Where is the yield curve heading, asks United Capital

Over the past few months, average Fixed Income yield has dropped significantly (down by 278bps in the T-bills space and 134bps in the bonds space). Image result for Nigeria bond, treasury bills yields curve

Some of the factors that have contributed to this decline include; lower inflation, an excision of the 20-year bond maturity from bond auctions for the fourth quarter of 2017, absence of long-tenured bills in OMO auctions, lower marginal rate offerings at PMAS and the move by fiscal authorities to leverage lower interest rate environment in the international debt market to refinance some portion of federal government’s local debt obligations.

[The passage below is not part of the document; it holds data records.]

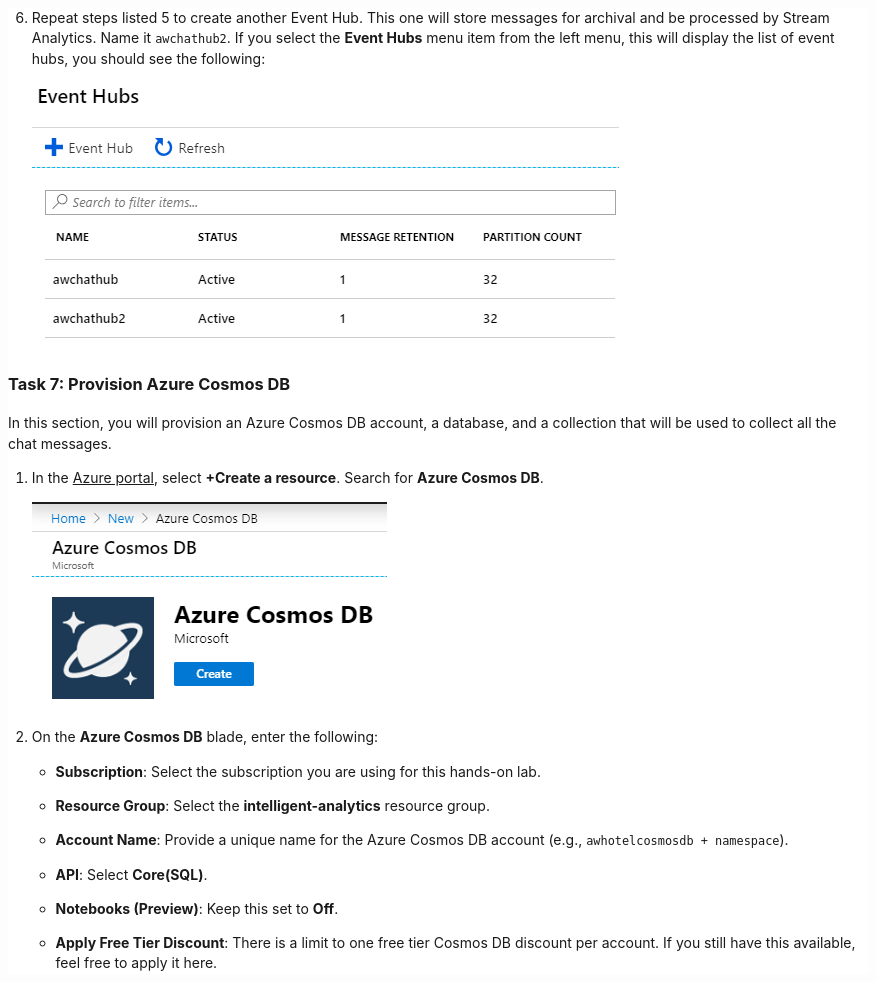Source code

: 6. Repeat steps listed 5 to create another Event Hub. This one will store messages for archival and be processed by Stream Analytics. Name it `awchathub2`. If you select the **Event Hubs** menu item from the left menu, this will display the list of event hubs, you should see the following:

    ![A list of Event Hubs is displayed, awchathub and awchathub2 are shown in this list.](media/2019-03-20-17-01-42.png "Event Hubs created")

### Task 7: Provision Azure Cosmos DB

In this section, you will provision an Azure Cosmos DB account, a database, and a collection that will be used to collect all the chat messages.

1. In the [Azure portal](https://portal.azure.com), select **+Create a resource**.  Search for **Azure Cosmos DB**.

    ![The Azure Cosmos DB resource overview screen shows the Azure Cosmos DB icon as well as the create button.](media/2019-11-13-15-27-32.png "Create the Azure Cosmos DB")

2. On the **Azure Cosmos DB** blade, enter the following:

    - **Subscription**: Select the subscription you are using for this hands-on lab.

    - **Resource Group**: Select the **intelligent-analytics** resource group.

    - **Account Name**: Provide a unique name for the Azure Cosmos DB account (e.g., `awhotelcosmosdb + namespace`).

    - **API**: Select **Core(SQL)**.

    - **Notebooks (Preview)**: Keep this set to **Off**.

    - **Apply Free Tier Discount**: There is a limit to one free tier Cosmos DB discount per account. If you still have this available, feel free to apply it here.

In view of the above, we note that yields in the fixed income market will sustain recent retracement for the rest of the year due for a number of reasons. 
The successful sale of the $3 billion Eurobond has spurred external reserves to near $40 billion and a positive outlook for oil suggests sustained stability in the FX market, as well as improving fiscal position. 
Further, CBN’s forward guidance on more accommodative policy environment in 2018 continues to influence market expectations of lower rates.
The above factors held unchanged, faster moderation in headline inflation anticipated in Q1-18 should trigger 100bps rate cut in Q1-18, resulting in a softer yield environment early in the year.